*PROBLEM DETAILS*
Every line in the records below that holds "строительный" must be identified and copied.

*Page-level text extractions*
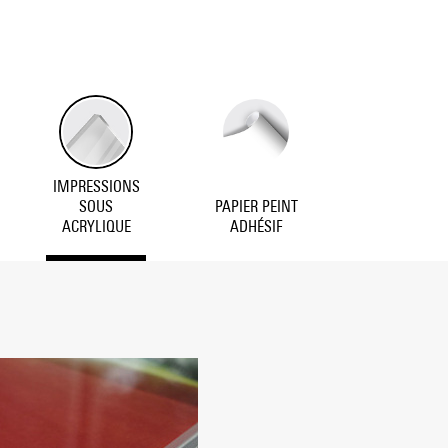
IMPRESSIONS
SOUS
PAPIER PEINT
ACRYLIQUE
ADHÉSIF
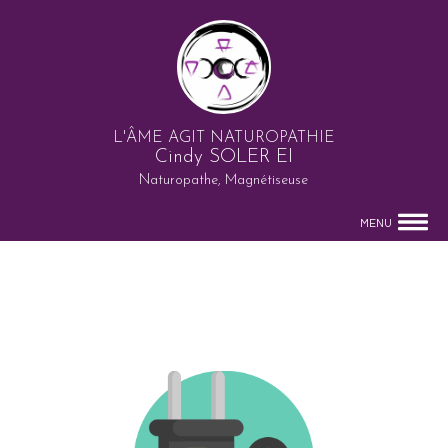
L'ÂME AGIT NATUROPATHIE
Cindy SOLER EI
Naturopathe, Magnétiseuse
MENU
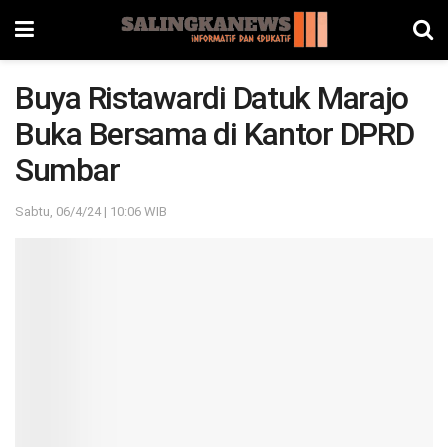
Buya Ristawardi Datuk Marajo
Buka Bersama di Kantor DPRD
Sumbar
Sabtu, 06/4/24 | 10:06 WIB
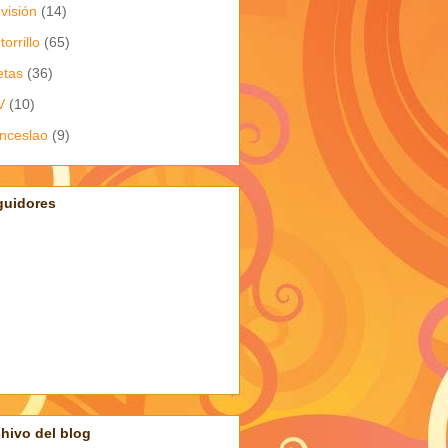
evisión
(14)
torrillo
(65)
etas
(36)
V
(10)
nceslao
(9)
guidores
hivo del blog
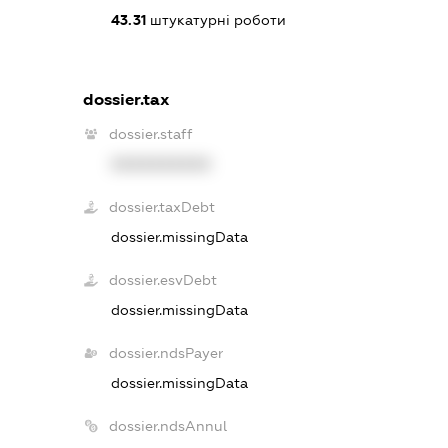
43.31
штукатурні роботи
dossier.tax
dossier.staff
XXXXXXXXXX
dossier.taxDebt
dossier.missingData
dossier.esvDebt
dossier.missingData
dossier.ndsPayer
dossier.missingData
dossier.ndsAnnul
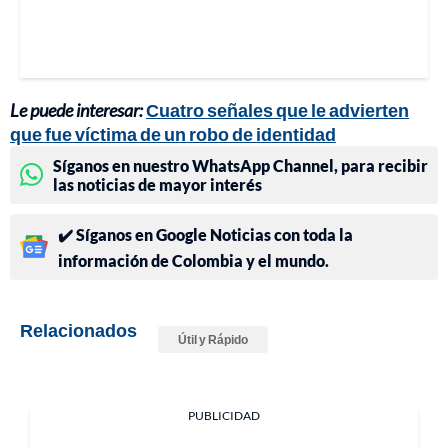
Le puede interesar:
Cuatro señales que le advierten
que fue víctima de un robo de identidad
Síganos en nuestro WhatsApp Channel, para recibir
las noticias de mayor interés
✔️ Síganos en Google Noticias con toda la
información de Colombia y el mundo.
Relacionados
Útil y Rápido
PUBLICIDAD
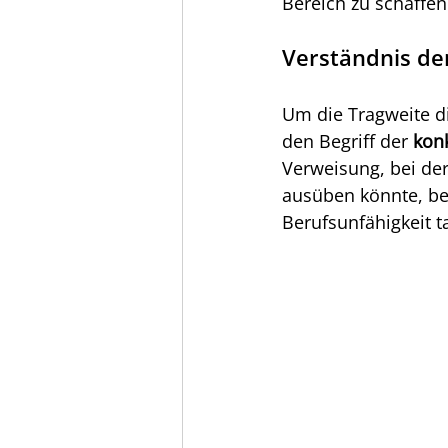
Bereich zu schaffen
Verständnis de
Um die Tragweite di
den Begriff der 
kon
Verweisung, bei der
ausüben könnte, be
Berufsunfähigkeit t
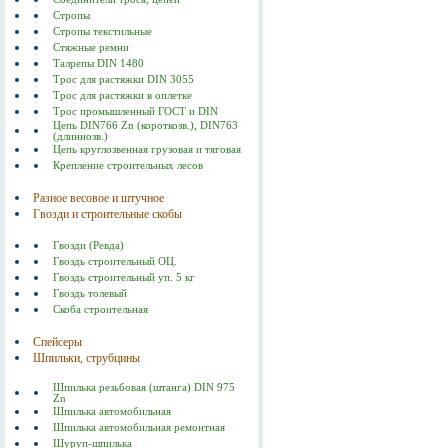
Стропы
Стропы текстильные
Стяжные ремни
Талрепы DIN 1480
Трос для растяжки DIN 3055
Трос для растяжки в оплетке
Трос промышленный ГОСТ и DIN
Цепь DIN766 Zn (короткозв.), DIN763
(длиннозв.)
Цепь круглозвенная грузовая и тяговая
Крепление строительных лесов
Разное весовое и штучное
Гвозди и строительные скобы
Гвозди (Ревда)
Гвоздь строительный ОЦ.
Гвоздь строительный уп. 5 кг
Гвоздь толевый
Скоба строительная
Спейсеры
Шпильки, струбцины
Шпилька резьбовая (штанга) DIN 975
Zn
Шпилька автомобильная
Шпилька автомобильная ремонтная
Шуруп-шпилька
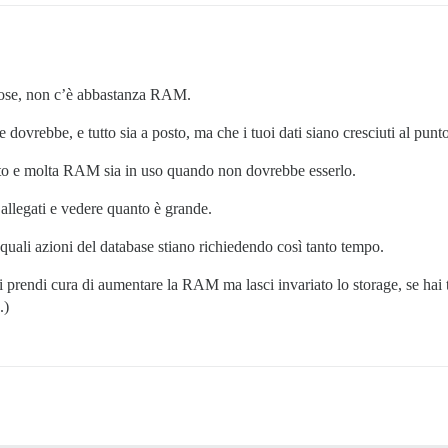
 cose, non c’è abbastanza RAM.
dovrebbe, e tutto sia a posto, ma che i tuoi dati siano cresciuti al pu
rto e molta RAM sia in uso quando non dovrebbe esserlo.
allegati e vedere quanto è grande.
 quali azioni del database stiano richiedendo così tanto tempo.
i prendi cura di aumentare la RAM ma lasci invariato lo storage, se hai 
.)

...

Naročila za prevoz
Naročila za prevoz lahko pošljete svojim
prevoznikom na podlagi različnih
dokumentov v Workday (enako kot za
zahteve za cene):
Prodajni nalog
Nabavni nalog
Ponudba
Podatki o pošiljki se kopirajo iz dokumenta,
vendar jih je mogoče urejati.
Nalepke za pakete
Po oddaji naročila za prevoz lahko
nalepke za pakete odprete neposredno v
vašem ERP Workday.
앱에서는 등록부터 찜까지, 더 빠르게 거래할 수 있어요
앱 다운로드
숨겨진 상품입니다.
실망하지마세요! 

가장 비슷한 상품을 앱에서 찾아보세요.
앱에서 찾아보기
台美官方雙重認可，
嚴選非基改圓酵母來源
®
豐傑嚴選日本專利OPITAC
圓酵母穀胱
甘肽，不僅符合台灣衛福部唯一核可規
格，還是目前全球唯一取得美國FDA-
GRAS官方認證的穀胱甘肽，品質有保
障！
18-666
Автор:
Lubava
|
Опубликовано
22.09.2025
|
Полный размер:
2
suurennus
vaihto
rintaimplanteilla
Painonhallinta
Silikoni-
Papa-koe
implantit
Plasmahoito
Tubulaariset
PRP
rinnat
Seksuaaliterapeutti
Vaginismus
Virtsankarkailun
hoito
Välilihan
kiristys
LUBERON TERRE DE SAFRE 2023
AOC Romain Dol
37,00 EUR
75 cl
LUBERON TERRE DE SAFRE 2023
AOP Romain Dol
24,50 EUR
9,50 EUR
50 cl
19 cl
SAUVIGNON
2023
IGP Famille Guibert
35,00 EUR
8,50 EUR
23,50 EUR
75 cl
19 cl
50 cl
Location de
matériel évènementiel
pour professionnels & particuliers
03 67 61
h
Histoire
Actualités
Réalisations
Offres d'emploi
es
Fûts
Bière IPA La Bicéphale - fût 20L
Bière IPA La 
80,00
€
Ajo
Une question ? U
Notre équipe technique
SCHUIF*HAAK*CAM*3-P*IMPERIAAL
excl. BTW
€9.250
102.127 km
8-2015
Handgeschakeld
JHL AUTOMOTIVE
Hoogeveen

*RESPONSE AREA*
Гвоздь строительный ОЦ.
Гвоздь строительный уп. 5 кг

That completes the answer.